Abbott injects dose of realism on Australia-China relationship
Bob Carr, Director, Australia-China Relations Institute, University of Technology Sydney |
This article originally appeared in The Australian, October 4 2016.
Australia’s recent anti-China panic seems to challenge any prospect of a positive relationship with Beijing.
All hysterias exhaust themselves in excess, as this one did when an unnamed spook alleged Chinese espionage around iron ore negotiations when, in fact, the price is set by the spot market and has been for five years.
What’s left to the two nations, when Beijing is said to be stirring pro-Mao rallies to destabilise our politics and wrecking our census website out of pure spite? Both were colourful inventions. Or, just as bizarre, directing its one million tourists to work as spies. What’s left — apart from a Cold War?
Yet Tony Abbott’s speech in New York (“History haunts us in China: Abbott’’, 1-2/10) relegated Cold War instinct about China and embraced foreign policy realism. This is a significant intervention.
It seems to chime with the views of his successor Malcolm Turnbull and Liberal icon John Howard and embodies the prevailing thinking about China on the conservative side of Australian politics: a generally positive view of the Australia-China relationship. It draws a line with the harshly negative view of China.
The realism? Abbott is prepared to say, “America shouldn’t expect predominance in East Asia any more than it did throughout Europe during the Cold War”. This seems just a shade short of saying US primacy or dominance in Asia cannot be counted on forever.
Certainly Abbott was quick to underline the US’s continuing role in preserving freedom of navigation and its alliance relationships. But he also seems at one with Turnbull and Foreign Minister Julie Bishop in not snapping to salute US admirals who drop clanging hints that Australia should run patrols in the 12 nautical mile radius of Chinese-claimed territory. Abbott did not take their hints in government; and he did not advocate it in his speech.
It is still possible to recognise the dangers in the US-China relationship — the Thucydides trap, the tension between a rising and an established power. Yet Abbott resists alarmism. He says “the more capacity China gains to challenge the US, the more it has to lose in any conflict”.

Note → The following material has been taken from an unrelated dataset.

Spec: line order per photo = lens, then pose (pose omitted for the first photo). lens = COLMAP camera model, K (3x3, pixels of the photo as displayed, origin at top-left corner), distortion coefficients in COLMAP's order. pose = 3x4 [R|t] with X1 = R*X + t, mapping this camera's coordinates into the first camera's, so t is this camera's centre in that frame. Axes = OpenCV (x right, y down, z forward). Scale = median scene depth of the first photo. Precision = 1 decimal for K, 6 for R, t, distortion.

This echoes Howard’s realism about the South China Sea: Howard foresees a long period of on-and-off tension but without a descent into conflict, rather like tension over the Taiwan Straits in the 1950s and 60s.
Abbott refers positively to the free trade agreement negotiated by Andrew Robb and sealed during the visit of President Xi Jinping to Australia in 2014. He makes the point it was the first between China and a big advanced economy.

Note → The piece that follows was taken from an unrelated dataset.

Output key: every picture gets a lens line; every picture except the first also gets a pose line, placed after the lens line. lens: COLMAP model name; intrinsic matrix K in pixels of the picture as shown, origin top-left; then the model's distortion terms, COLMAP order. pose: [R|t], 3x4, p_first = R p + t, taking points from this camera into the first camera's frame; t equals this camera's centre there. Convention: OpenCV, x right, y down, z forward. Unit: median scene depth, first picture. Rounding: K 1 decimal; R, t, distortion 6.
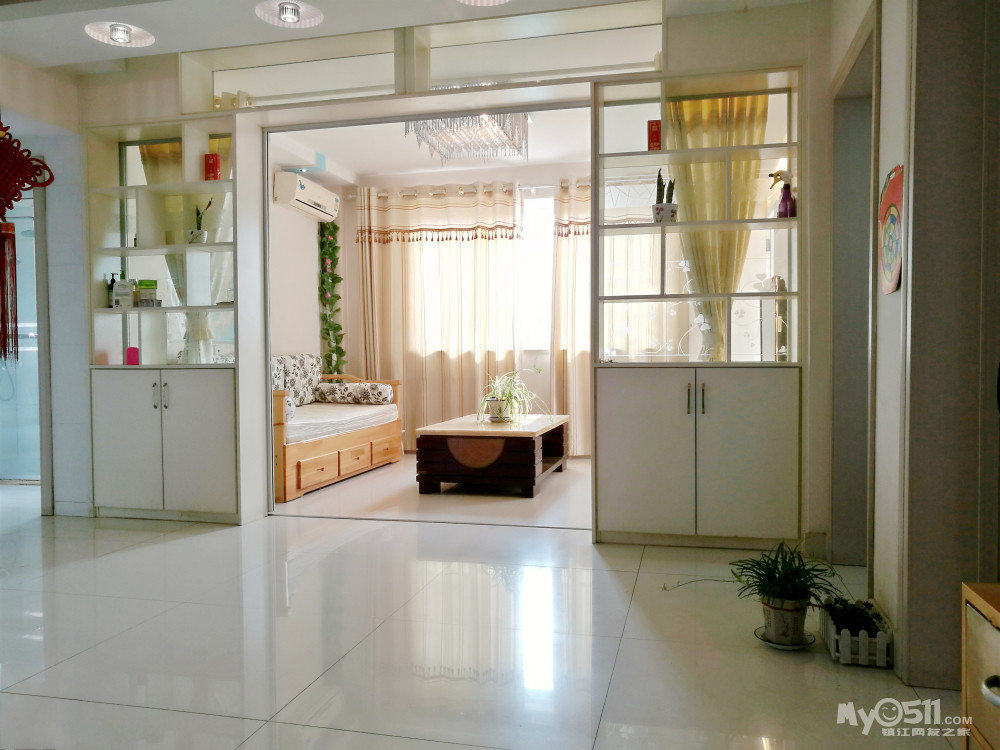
lens RADIAL K [[798.1, 0, 500.1], [0, 798.1, 371.0], [0, 0, 1]] dist [-0.056294, 0.044604]
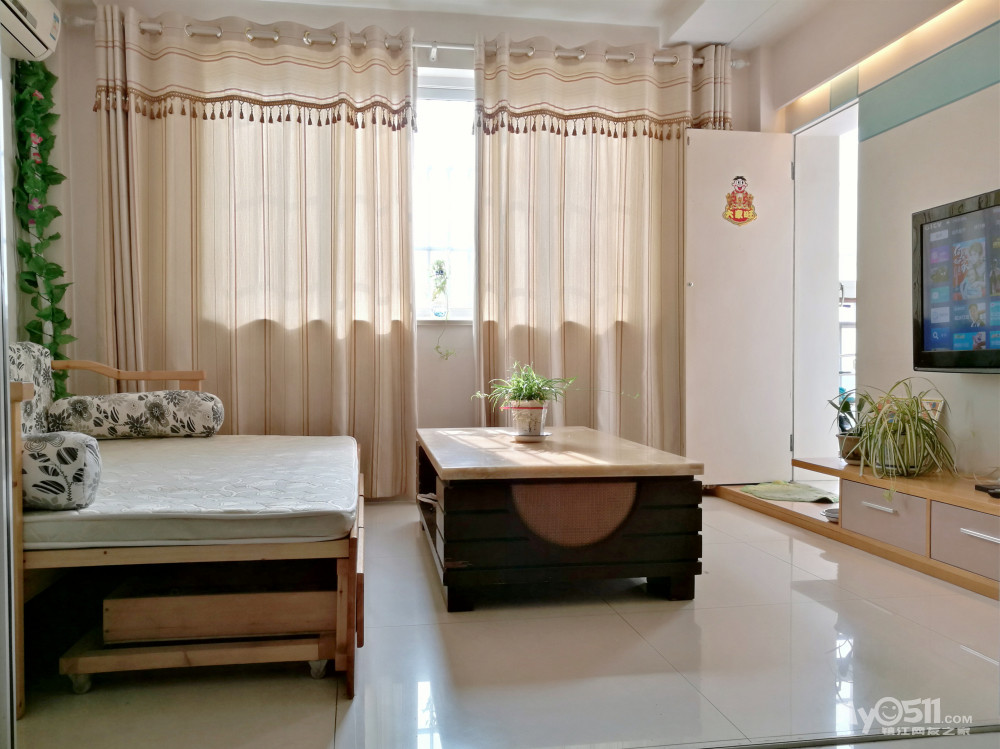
lens RADIAL K [[798.1, 0, 502.1], [0, 798.1, 381.3], [0, 0, 1]] dist [-0.056294, 0.044604]
pose [[0.912172, -0.005813, 0.409766, -0.150707], [0.010132, 0.999914, -0.008369, 0.023822], [-0.409682, 0.011786, 0.912152, 0.425074]]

For the first time, he nominates as one of his achievements Australia’s decision to join the Chinese-led Asia Infrastructure Investment Bank. He invokes the argument “you shouldn’t insist China plays by the rules only to reject it when it does”.
And — this is a forceful comment, source considered — he says it is a pity that the US and Japan have declined to join. By implication, it was the wrong call of the White House to lobby allies, something the US administration would probably now admit.
Leading Australia into the bank against the advice of the US President remains an important symbol that Australia can make a China policy without reference to Washington; that we can run a China policy based on national interest.
This places Abbott at odds with commentary on China from Peter Jennings of Australian Strategic Policy Institute and former public servants Paul Dibb and Paul Monk, who have written in The Australian.
His prescription for “constant dialogue” with China, using forums such as the East Asia Summit, confirms this. Here is the short-term antidote to strategic mistrust. The so-called “comprehensive strategic partnership” his government concluded with the Chinese leadership fits this pattern of engagement — engagement, not isolation, not containment.
Significantly, he acknowledges internal debate in China over foreign policy — the possibility of an evolution about which the West should not be naive nor blind.
More and more Chinese people travel, study and work abroad. The figure is 100 million a year — which is the biggest difference between China today and earlier Marxist-Leninist models.
It is common sense that, in Abbott’s words, this must feed “the taste of freedom”.
He says market freedom produces social freedom, academic freedom and finally a measure of political freedom even if, in its first stages, it is political choice under the umbrella of the Communist Party.
This might be optimistic but it’s a prognosis that accords with the Western expectation that when a country is predominantly middle class, as China will be in the 2020s, its politics cannot continue locked in authoritarian mode.
Nothing here would be at odds with the instincts of Abbott’s successor, Turnbull. Realist and pragmatic, it can be considered the ruling wisdom on China of Australian conservatism. It is a more confident and studied position than Labor in opposition has yet produced.
Author
Bob Carr, former NSW premier and Australian foreign minister, is Director of the Australia-China Relations Institute at the University of Technology Sydney.